* [WHAT YOU NEED TO DO]:
(1) In the text on early iPhone emoji, quote everything from "The developers had" down to "you the same." word for word.
(2) According to the text on early iPhone emoji, what was the name of the hidden preference that turned on emoji outside Japan?
(3) List every app named in the text on early iPhone emoji.
--- TEXT ---
But in between 2008 and 2011, there existed a peculiar interregnum where emoji were only available on Japanese iPhones. The situation had to be carefully explained and caveated:

Eventually, an enterprising developer realized that emoji outside Japan was as easy as toggling a UI-less preference with a great name KeyboardEmojiEverywhere, hiding inside the innards of the iPhone:

Except, “easy” is in the eye of the beholder. This was still a few too many hoops to jump for an average iPhone user. So, developers figured out that there could be an app for that: the above preference incantation wrapped inside an application with an easy UI, and put in the burgeoning App Store.

The interesting part is that Apple initially fought some of these efforts, by rejecting a Freemoji app and likely a few others. (Not sure if this was about emoji specifically, or more principally about losing control.)

The developers had to get sneaky, and started hiding emoji enablers inside other apps. A $0.99 “RSS reader for a Chinese Macintosh news site” called FrostyPlace unlocked emoji by “simply pok[ing] around in it for a minute or so by tapping in and out of an article and playing with the two buttons at the bottom of its screen. That part is important, so be sure to do some genuine tapping.”

Then there was the free Spell Number (you can still see its old App Store page), where punching in a certain secret number would give you the same.
--- GIVEN ENTRIES ---
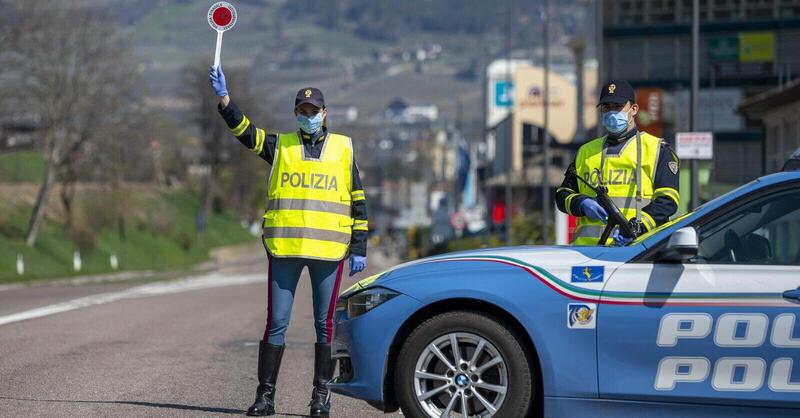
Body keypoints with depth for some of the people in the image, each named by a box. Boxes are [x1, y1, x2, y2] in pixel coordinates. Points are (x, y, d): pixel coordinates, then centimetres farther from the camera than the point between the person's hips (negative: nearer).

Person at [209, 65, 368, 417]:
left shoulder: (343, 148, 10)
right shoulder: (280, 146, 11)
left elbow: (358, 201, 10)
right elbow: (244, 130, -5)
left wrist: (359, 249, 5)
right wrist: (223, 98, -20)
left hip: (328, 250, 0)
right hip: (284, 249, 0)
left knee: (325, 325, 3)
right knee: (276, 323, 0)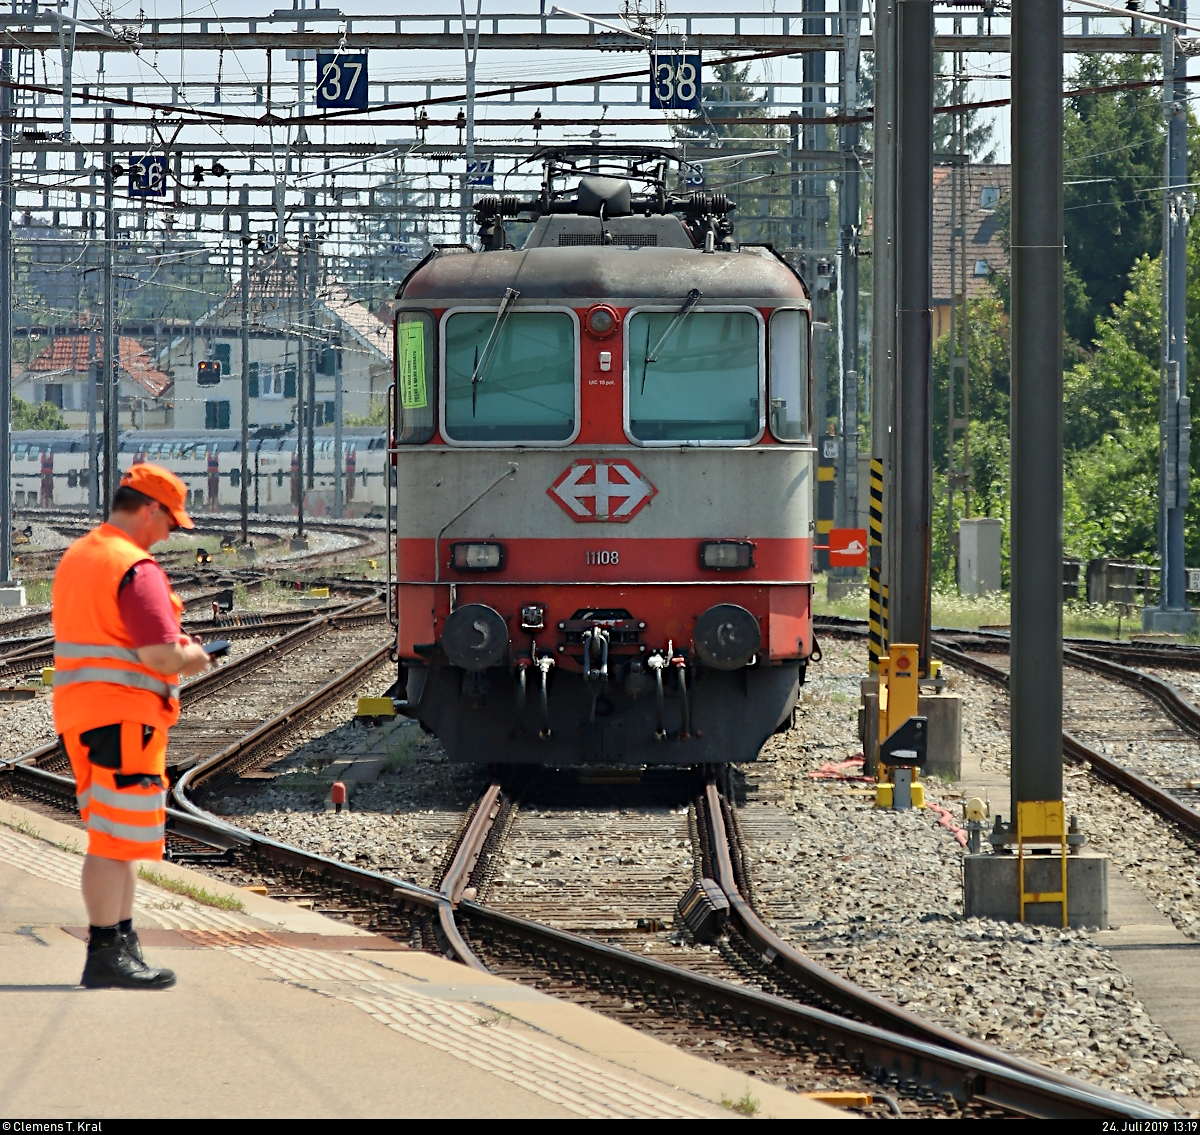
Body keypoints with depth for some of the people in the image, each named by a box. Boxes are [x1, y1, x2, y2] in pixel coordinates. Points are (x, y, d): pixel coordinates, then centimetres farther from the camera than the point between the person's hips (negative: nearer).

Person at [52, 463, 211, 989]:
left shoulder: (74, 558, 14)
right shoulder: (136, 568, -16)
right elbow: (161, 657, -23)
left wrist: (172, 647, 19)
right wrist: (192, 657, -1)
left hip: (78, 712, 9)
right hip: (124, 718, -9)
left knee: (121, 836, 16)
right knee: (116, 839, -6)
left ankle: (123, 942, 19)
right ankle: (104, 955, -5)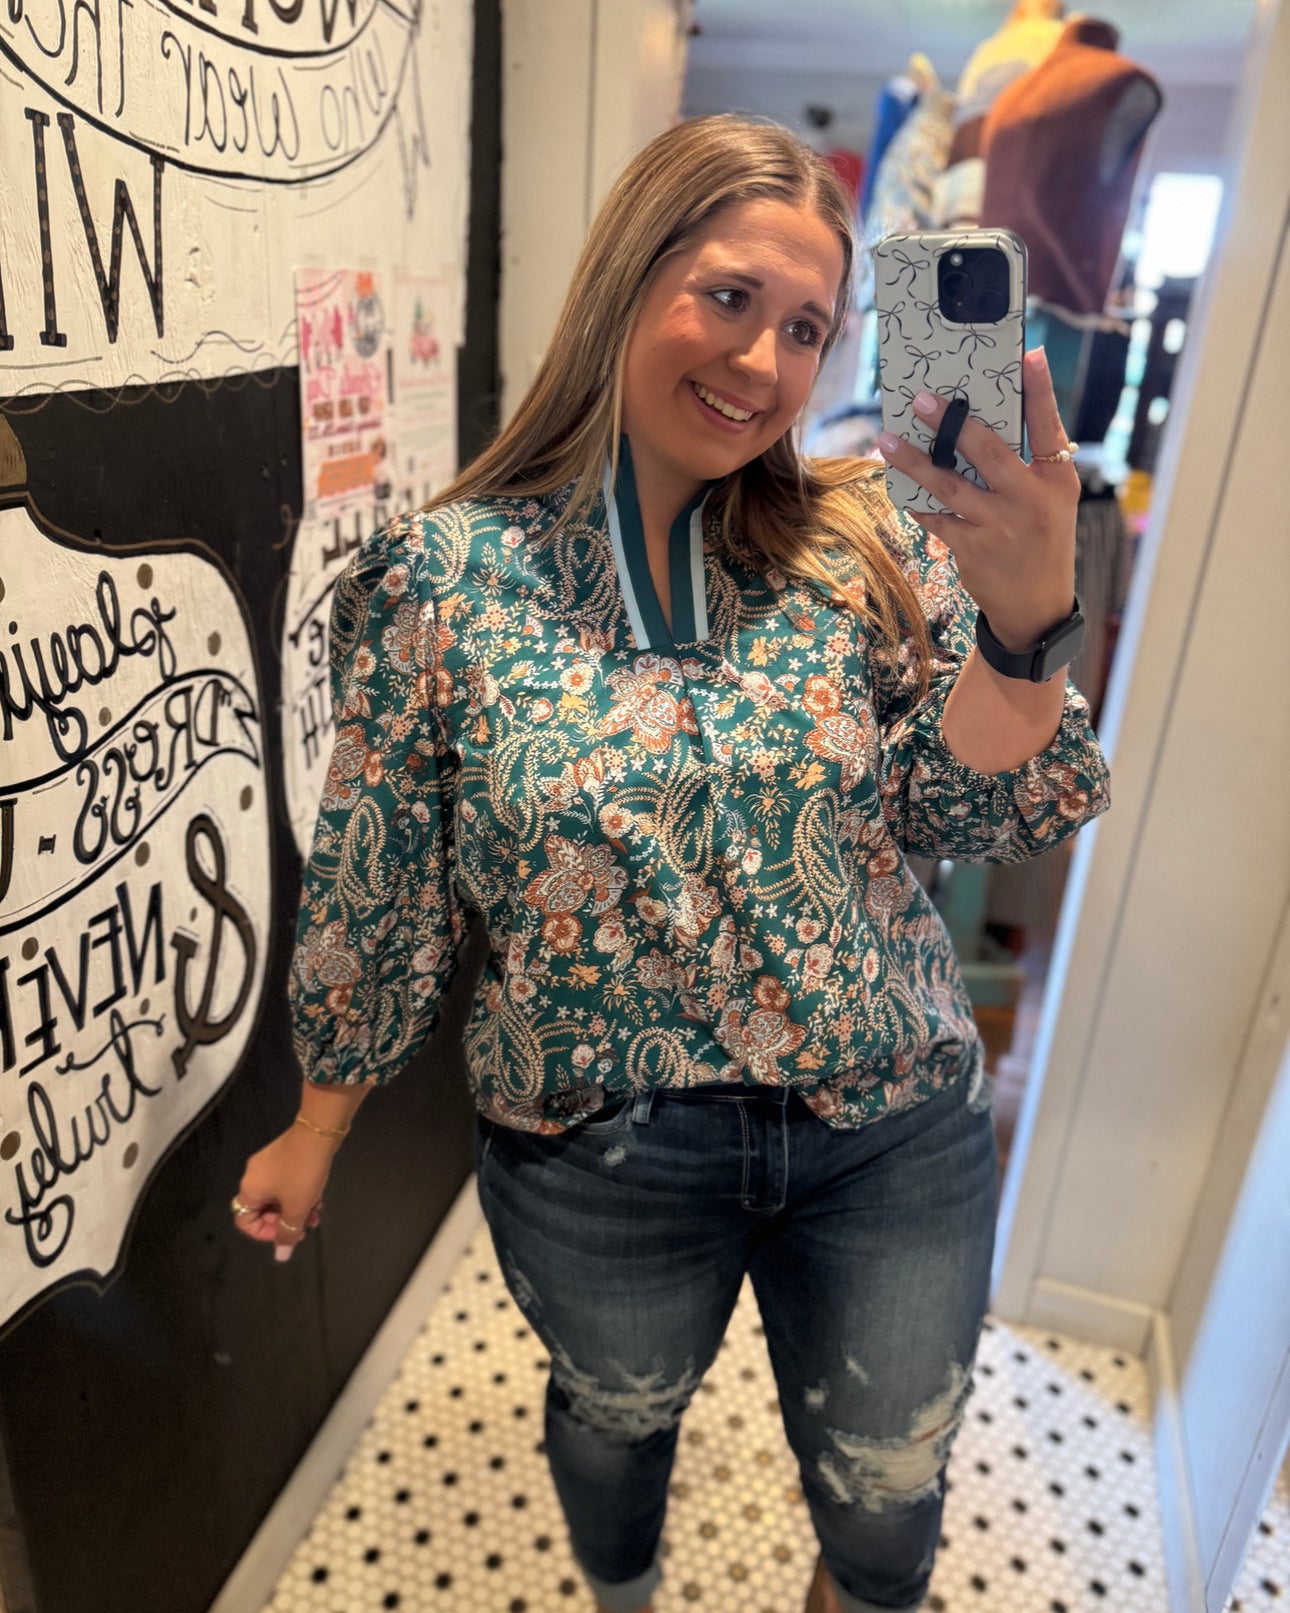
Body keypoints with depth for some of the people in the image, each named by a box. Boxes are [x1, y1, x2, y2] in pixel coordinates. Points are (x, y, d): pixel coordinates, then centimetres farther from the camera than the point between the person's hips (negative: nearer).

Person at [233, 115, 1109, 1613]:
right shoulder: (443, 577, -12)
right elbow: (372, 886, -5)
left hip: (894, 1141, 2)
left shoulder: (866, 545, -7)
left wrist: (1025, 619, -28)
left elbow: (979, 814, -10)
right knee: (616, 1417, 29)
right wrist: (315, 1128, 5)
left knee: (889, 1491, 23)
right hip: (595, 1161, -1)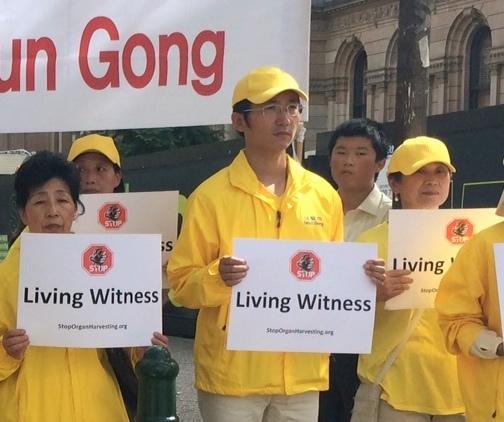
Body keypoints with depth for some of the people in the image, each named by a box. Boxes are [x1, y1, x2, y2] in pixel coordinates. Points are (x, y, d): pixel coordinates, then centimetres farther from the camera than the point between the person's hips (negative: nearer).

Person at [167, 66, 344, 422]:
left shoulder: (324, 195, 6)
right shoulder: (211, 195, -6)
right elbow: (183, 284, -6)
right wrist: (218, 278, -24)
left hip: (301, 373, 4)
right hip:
---
* [ANSWERS FOR EACH ITEM]:
(1)
The developers had to get sneaky, and started hiding emoji enablers inside other apps. A $0.99 “RSS reader for a Chinese Macintosh news site” called FrostyPlace unlocked emoji by “simply pok[ing] around in it for a minute or so by tapping in and out of an article and playing with the two buttons at the bottom of its screen. That part is important, so be sure to do some genuine tapping.”

Then there was the free Spell Number (you can still see its old App Store page), where punching in a certain secret number would give you the same.

(2) KeyboardEmojiEverywhere

(3) Freemoji, FrostyPlace, Spell Number